Building a Data Pipeline with Debezium & Apache Pulsar
Why
In the era of modern data-driven applications, the significance of data streaming is continuously on the rise. This upward trend can be attributed to various factors, including real-time data processing, scalability, event sourcing, data transformation, and complex event processing.
In this article, we will explore an example where data streaming is essential and demonstrate how to implement it using Debezium, Apache Pulsar, and Go.
Use Case
Imagine that we are developing an online bookstore similar to Amazon. Our tech stack includes PostgreSQL as the primary data storage, Golang for building the backend API, and Elasticsearch for efficient data searching. The initial challenge we encounter is how to efficiently synchronize data from PostgreSQL to Elasticsearch.
Requirements
Functional:
- Efficient data synchronization from PostgreSQL to Elasticsearch.
- Near-real-time data processing for changes.
Non-Functional:
- Scalability in data synchronization to handle increasing data volumes.
- Low-latency data synchronization for real-time responsiveness.
- Secure data transfer and storage during synchronization.
- Fault-tolerant data synchronization to handle potential failures.
- Monitoring and logging for tracking synchronization performance and troubleshooting.
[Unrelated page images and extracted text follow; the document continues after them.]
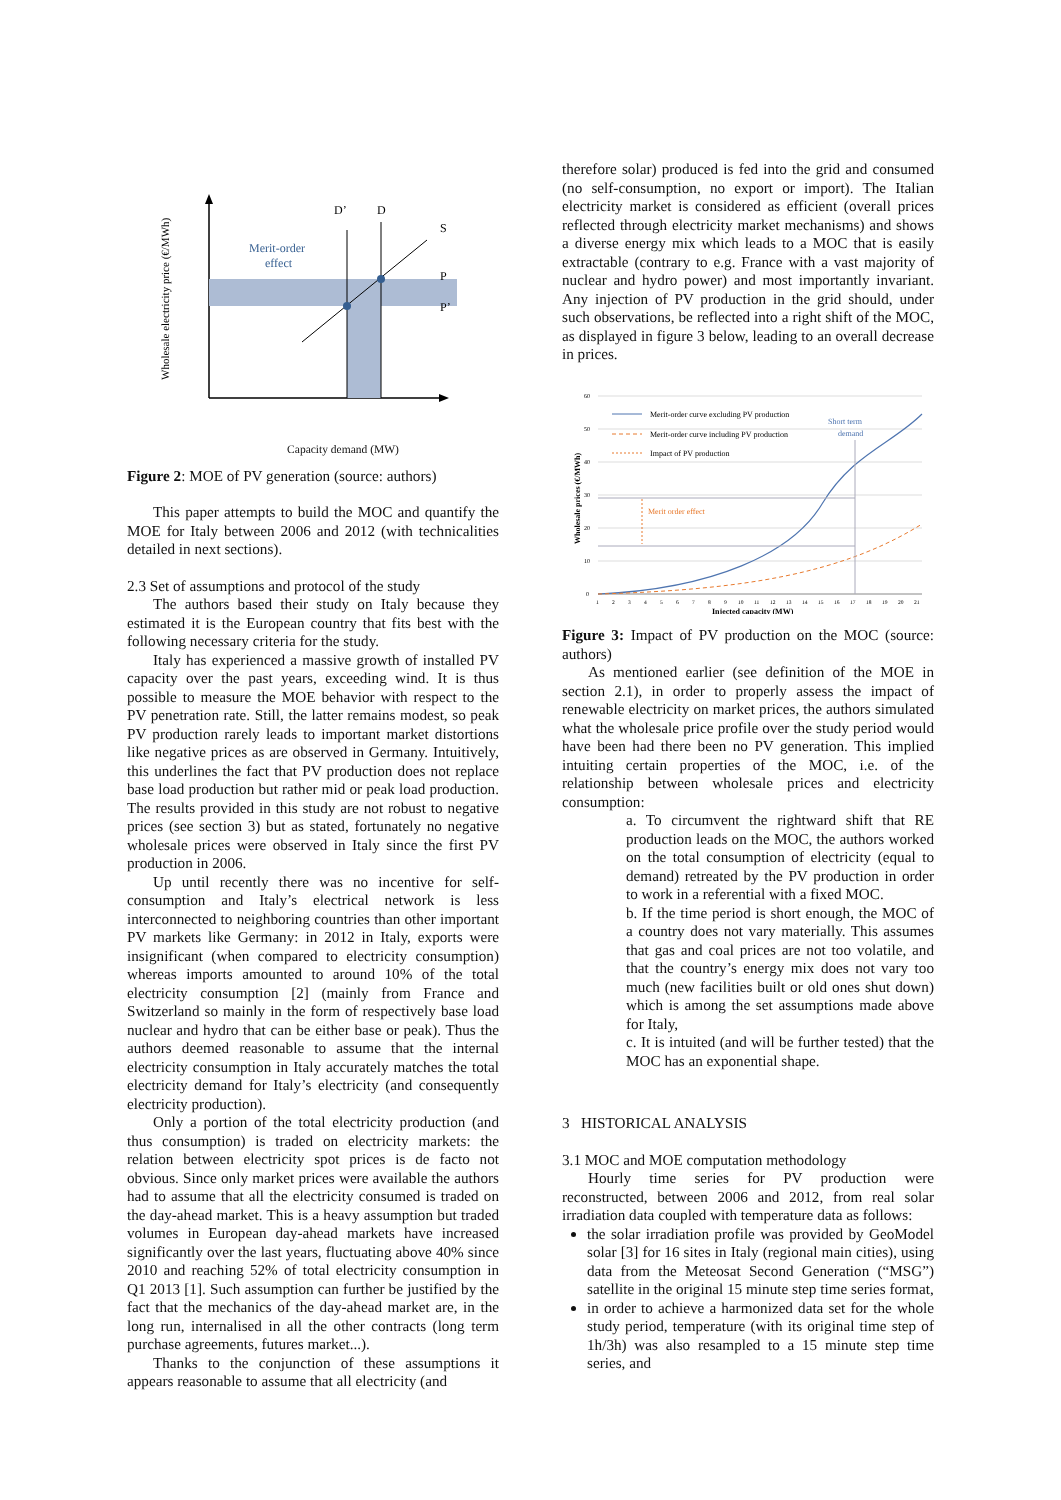Wholesale electricity price (€/MWh)
D’
D
S
P
P’
Merit-order
effect
Capacity demand (MW)
Figure 2: MOE of PV generation (source: authors)
This paper attempts to build the MOC and quantify the MOE for Italy between 2006 and 2012 (with technicalities detailed in next sections).
2.3 Set of assumptions and protocol of the study
The authors based their study on Italy because they estimated it is the European country that fits best with the following necessary criteria for the study.
Italy has experienced a massive growth of installed PV capacity over the past years, exceeding wind. It is thus possible to measure the MOE behavior with respect to the PV penetration rate. Still, the latter remains modest, so peak PV production rarely leads to important market distortions like negative prices as are observed in Germany. Intuitively, this underlines the fact that PV production does not replace base load production but rather mid or peak load production. The results provided in this study are not robust to negative prices (see section 3) but as stated, fortunately no negative wholesale prices were observed in Italy since the first PV production in 2006.
Up until recently there was no incentive for self-consumption and Italy’s electrical network is less interconnected to neighboring countries than other important PV markets like Germany: in 2012 in Italy, exports were insignificant (when compared to electricity consumption) whereas imports amounted to around 10% of the total electricity consumption [2] (mainly from France and Switzerland so mainly in the form of respectively base load nuclear and hydro that can be either base or peak). Thus the authors deemed reasonable to assume that the internal electricity consumption in Italy accurately matches the total electricity demand for Italy’s electricity (and consequently electricity production).
Only a portion of the total electricity production (and thus consumption) is traded on electricity markets: the relation between electricity spot prices is de facto not obvious. Since only market prices were available the authors had to assume that all the electricity consumed is traded on the day-ahead market. This is a heavy assumption but traded volumes in European day-ahead markets have increased significantly over the last years, fluctuating above 40% since 2010 and reaching 52% of total electricity consumption in Q1 2013 [1]. Such assumption can further be justified by the fact that the mechanics of the day-ahead market are, in the long run, internalised in all the other contracts (long term purchase agreements, futures market...).
Thanks to the conjunction of these assumptions it appears reasonable to assume that all electricity (and
therefore solar) produced is fed into the grid and consumed (no self-consumption, no export or import). The Italian electricity market is considered as efficient (overall prices reflected through electricity market mechanisms) and shows a diverse energy mix which leads to a MOC that is easily extractable (contrary to e.g. France with a vast majority of nuclear and hydro power) and most importantly invariant. Any injection of PV production in the grid should, under such observations, be reflected into a right shift of the MOC, as displayed in figure 3 below, leading to an overall decrease in prices.
Wholesale prices (€/MWh)
60
50
40
30
20
10
0
Merit-order curve excluding PV production
Merit-order curve including PV production
Impact of PV production
Short term
demand
Merit order effect
1
2
3
4
5
6
7
8
9
10
11
12
13
14
15
16
17
18
19
20
21
Injected capacity (MW)
Figure 3: Impact of PV production on the MOC (source: authors)
As mentioned earlier (see definition of the MOE in section 2.1), in order to properly assess the impact of renewable electricity on market prices, the authors simulated what the wholesale price profile over the study period would have been had there been no PV generation. This implied intuiting certain properties of the MOC, i.e. of the relationship between wholesale prices and electricity consumption:
a. To circumvent the rightward shift that RE production leads on the MOC, the authors worked on the total consumption of electricity (equal to demand) retreated by the PV production in order to work in a referential with a fixed MOC.
b. If the time period is short enough, the MOC of a country does not vary materially. This assumes that gas and coal prices are not too volatile, and that the country’s energy mix does not vary too much (new facilities built or old ones shut down) which is among the set assumptions made above for Italy,
c. It is intuited (and will be further tested) that the MOC has an exponential shape.
3 HISTORICAL ANALYSIS
3.1 MOC and MOE computation methodology
Hourly time series for PV production were reconstructed, between 2006 and 2012, from real solar irradiation data coupled with temperature data as follows:
the solar irradiation profile was provided by GeoModel solar [3] for 16 sites in Italy (regional main cities), using data from the Meteosat Second Generation (“MSG”) satellite in the original 15 minute step time series format,
in order to achieve a harmonized data set for the whole study period, temperature (with its original time step of 1h/3h) was also resampled to a 15 minute step time series, and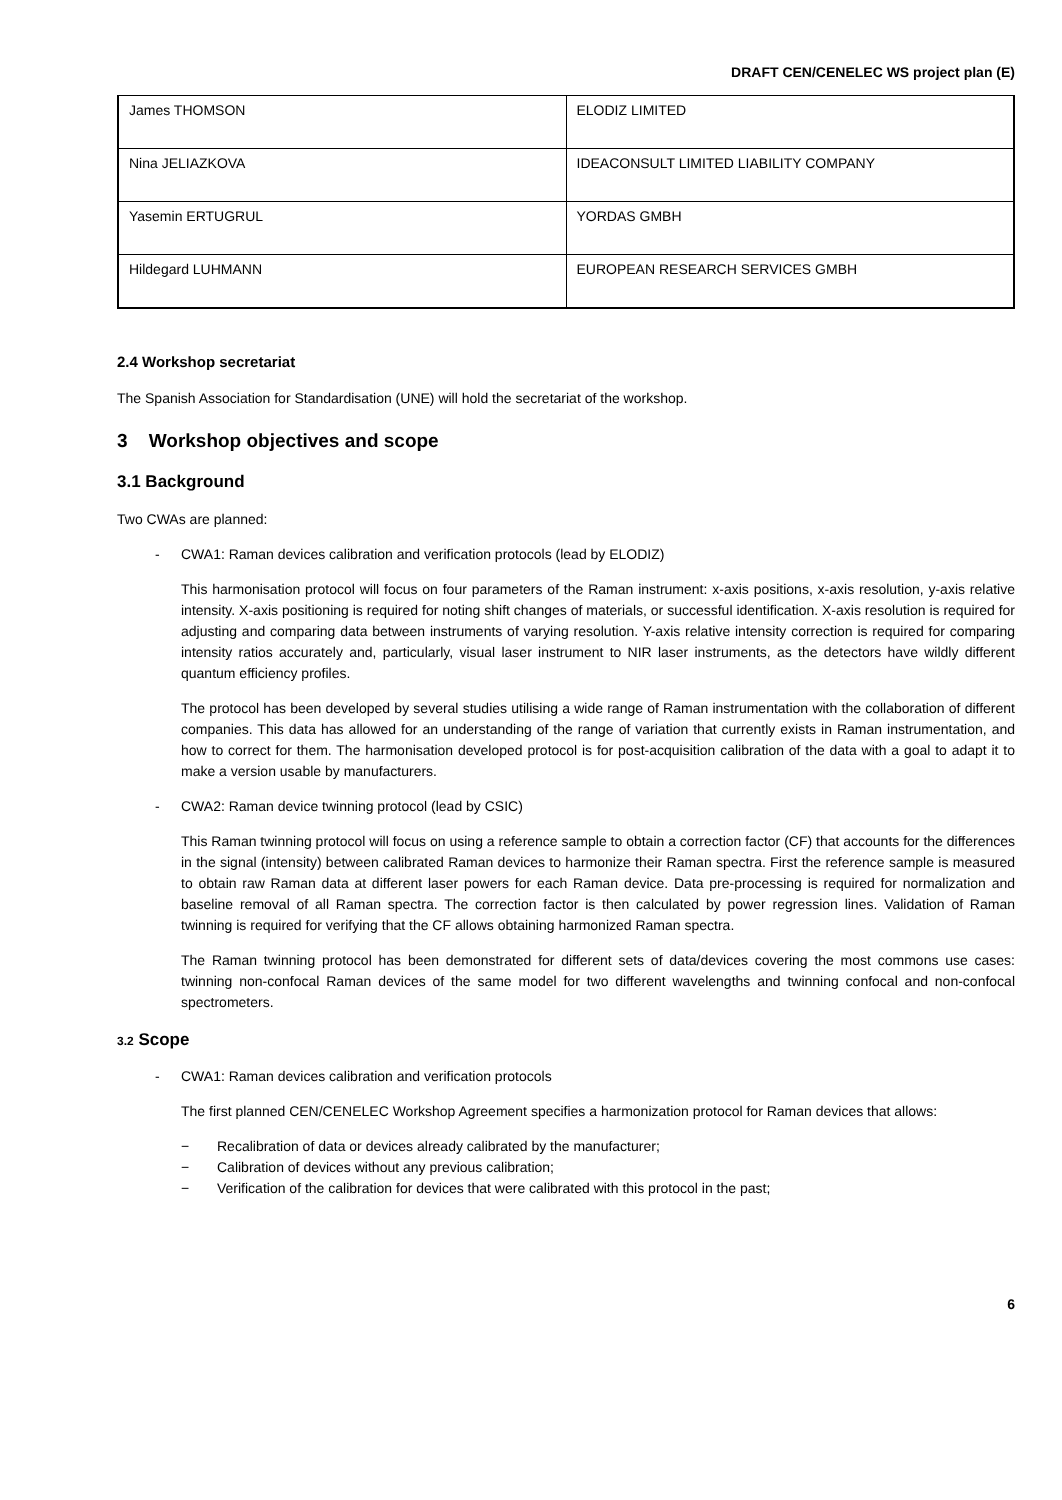DRAFT CEN/CENELEC WS project plan (E)
| James THOMSON | ELODIZ LIMITED |
| Nina JELIAZKOVA | IDEACONSULT LIMITED LIABILITY COMPANY |
| Yasemin ERTUGRUL | YORDAS GMBH |
| Hildegard LUHMANN | EUROPEAN RESEARCH SERVICES GMBH |
2.4 Workshop secretariat
The Spanish Association for Standardisation (UNE) will hold the secretariat of the workshop.
3 Workshop objectives and scope
3.1 Background
Two CWAs are planned:
- CWA1: Raman devices calibration and verification protocols (lead by ELODIZ)
This harmonisation protocol will focus on four parameters of the Raman instrument: x-axis positions, x-axis resolution, y-axis relative intensity. X-axis positioning is required for noting shift changes of materials, or successful identification. X-axis resolution is required for adjusting and comparing data between instruments of varying resolution. Y-axis relative intensity correction is required for comparing intensity ratios accurately and, particularly, visual laser instrument to NIR laser instruments, as the detectors have wildly different quantum efficiency profiles.
The protocol has been developed by several studies utilising a wide range of Raman instrumentation with the collaboration of different companies. This data has allowed for an understanding of the range of variation that currently exists in Raman instrumentation, and how to correct for them. The harmonisation developed protocol is for post-acquisition calibration of the data with a goal to adapt it to make a version usable by manufacturers.
- CWA2: Raman device twinning protocol (lead by CSIC)
This Raman twinning protocol will focus on using a reference sample to obtain a correction factor (CF) that accounts for the differences in the signal (intensity) between calibrated Raman devices to harmonize their Raman spectra. First the reference sample is measured to obtain raw Raman data at different laser powers for each Raman device. Data pre-processing is required for normalization and baseline removal of all Raman spectra. The correction factor is then calculated by power regression lines. Validation of Raman twinning is required for verifying that the CF allows obtaining harmonized Raman spectra.
The Raman twinning protocol has been demonstrated for different sets of data/devices covering the most commons use cases: twinning non-confocal Raman devices of the same model for two different wavelengths and twinning confocal and non-confocal spectrometers.
3.2 Scope
- CWA1: Raman devices calibration and verification protocols
The first planned CEN/CENELEC Workshop Agreement specifies a harmonization protocol for Raman devices that allows:
− Recalibration of data or devices already calibrated by the manufacturer;
− Calibration of devices without any previous calibration;
− Verification of the calibration for devices that were calibrated with this protocol in the past;
6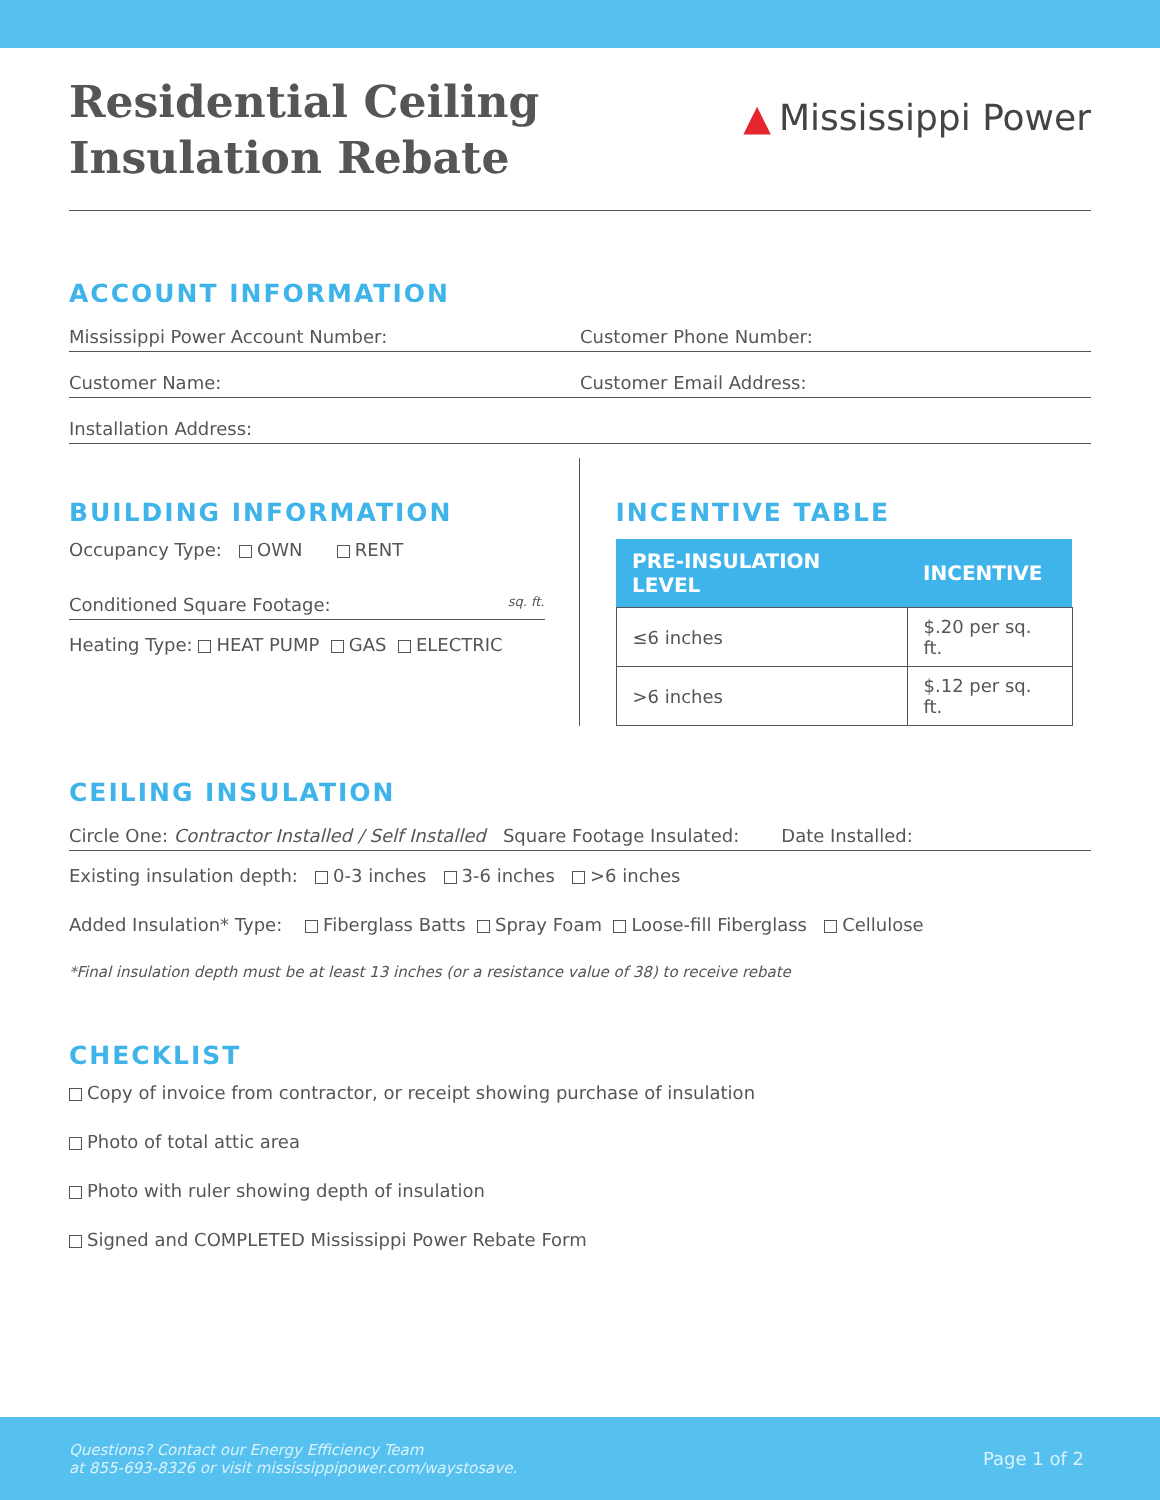Residential Ceiling
Insulation Rebate
▲ Mississippi Power
ACCOUNT INFORMATION
Mississippi Power Account Number:
Customer Phone Number:
Customer Name: Customer Email Address:
Installation Address:
BUILDING INFORMATION
Occupancy Type: OWN RENT
Conditioned Square Footage:
sq. ft.
Heating Type: HEAT PUMP GAS ELECTRIC
INCENTIVE TABLE
| PRE-INSULATION LEVEL | INCENTIVE |
| --- | --- |
| ≤6 inches | $.20 per sq. ft. |
| >6 inches | $.12 per sq. ft. |
CEILING INSULATION
Circle One: Contractor Installed / Self Installed Square Footage Insulated:
Date Installed:
Existing insulation depth: 0-3 inches 3-6 inches >6 inches
Added Insulation* Type: Fiberglass Batts Spray Foam Loose-fill Fiberglass Cellulose
*Final insulation depth must be at least 13 inches (or a resistance value of 38) to receive rebate
CHECKLIST
Copy of invoice from contractor, or receipt showing purchase of insulation
Photo of total attic area
Photo with ruler showing depth of insulation
Signed and COMPLETED Mississippi Power Rebate Form
Questions? Contact our Energy Efficiency Team
at 855-693-8326 or visit mississippipower.com/waystosave.
Page 1 of 2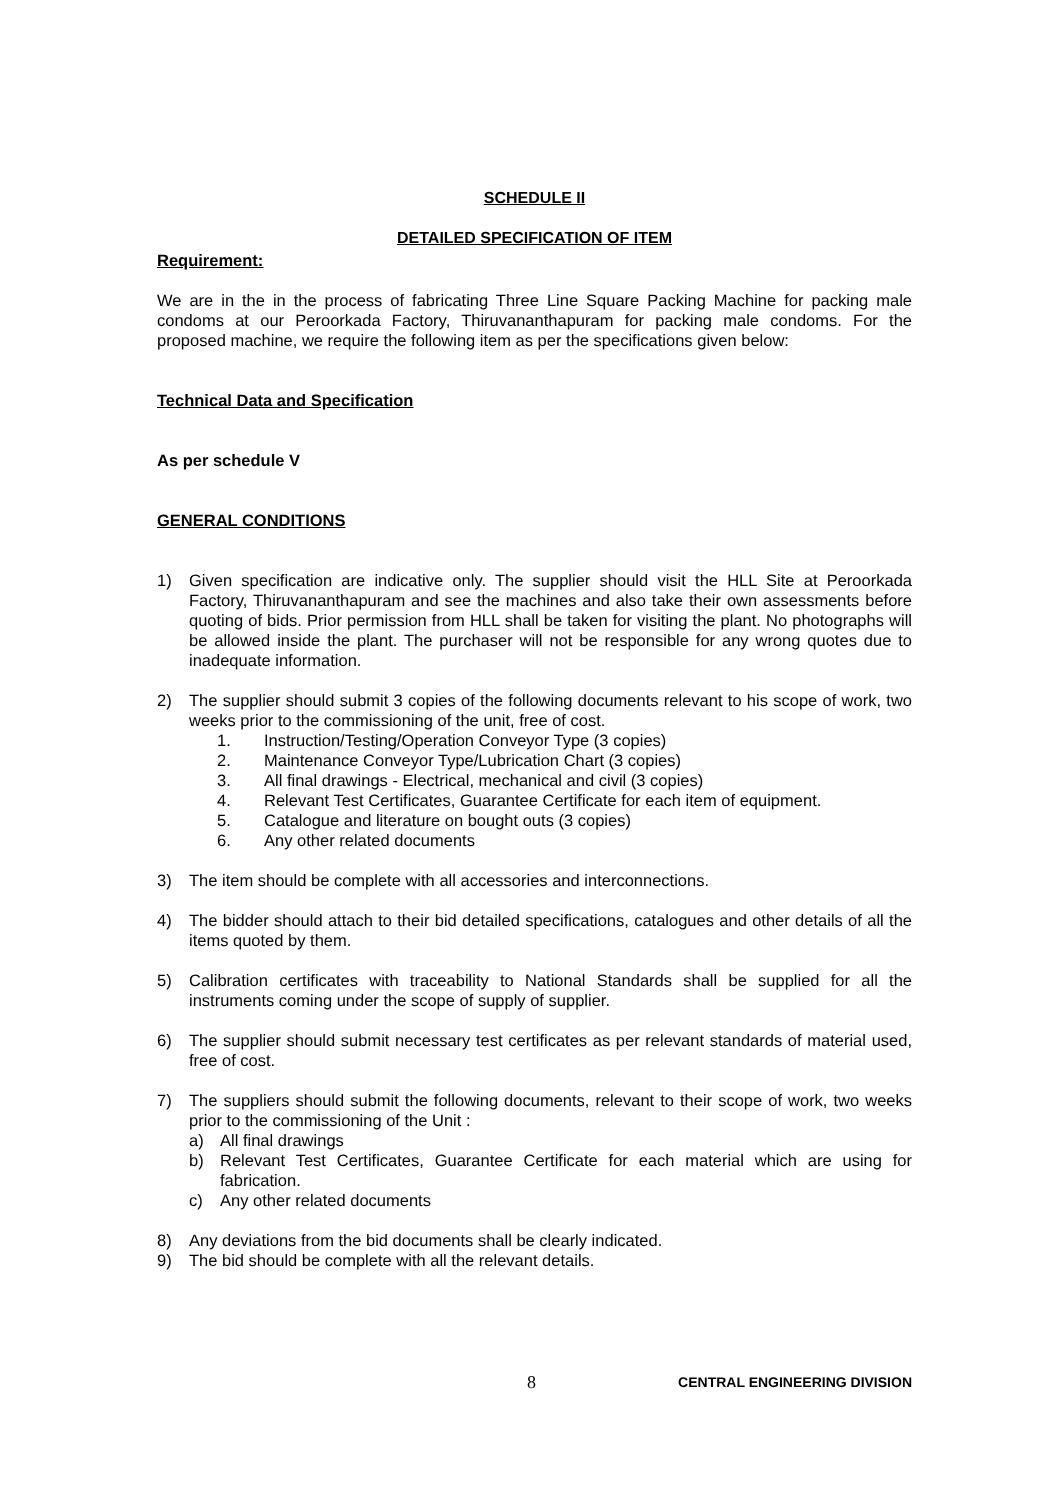SCHEDULE II
DETAILED SPECIFICATION OF ITEM
Requirement:
We are in the in the process of fabricating Three Line Square Packing Machine for packing male condoms at our Peroorkada Factory, Thiruvananthapuram for packing male condoms. For the proposed machine, we require the following item as per the specifications given below:
Technical Data and Specification
As per schedule V
GENERAL CONDITIONS
1) Given specification are indicative only. The supplier should visit the HLL Site at Peroorkada Factory, Thiruvananthapuram and see the machines and also take their own assessments before quoting of bids. Prior permission from HLL shall be taken for visiting the plant. No photographs will be allowed inside the plant. The purchaser will not be responsible for any wrong quotes due to inadequate information.
2) The supplier should submit 3 copies of the following documents relevant to his scope of work, two weeks prior to the commissioning of the unit, free of cost.
1. Instruction/Testing/Operation Conveyor Type (3 copies)
2. Maintenance Conveyor Type/Lubrication Chart (3 copies)
3. All final drawings - Electrical, mechanical and civil (3 copies)
4. Relevant Test Certificates, Guarantee Certificate for each item of equipment.
5. Catalogue and literature on bought outs (3 copies)
6. Any other related documents
3) The item should be complete with all accessories and interconnections.
4) The bidder should attach to their bid detailed specifications, catalogues and other details of all the items quoted by them.
5) Calibration certificates with traceability to National Standards shall be supplied for all the instruments coming under the scope of supply of supplier.
6) The supplier should submit necessary test certificates as per relevant standards of material used, free of cost.
7) The suppliers should submit the following documents, relevant to their scope of work, two weeks prior to the commissioning of the Unit :
a) All final drawings
b) Relevant Test Certificates, Guarantee Certificate for each material which are using for fabrication.
c) Any other related documents
8) Any deviations from the bid documents shall be clearly indicated.
9) The bid should be complete with all the relevant details.
8 CENTRAL ENGINEERING DIVISION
- Minimal impact on the performance of the source PostgreSQL database.
- Compliance with data privacy and security regulations in data handling and storage.
Key Considerations
To accomplish this, we require a system capable of effectively capturing data from PostgreSQL while also being scalable. An established solution that fulfills these criteria is Debezium. Once Debezium captures the data, it promptly forwards it to a message queue to alleviate the workload and speed up processing. Now, we require a message queue that can effectively store the data, is scalable, operates with minimal latency, and ensures fault tolerance. In this solution we will be using Apache Pulsar which meets the above requirements.
High Level Overview
Implementation
- Data alterations in a table will be directed to a dedicated topic, ensuring data isolation for each table and facilitating easy scalability as data volume increases for a particular table.
- In Apache Pulsar, topic partitions can be dynamically expanded or reduced, guaranteeing automatic partition scaling in response to data growth.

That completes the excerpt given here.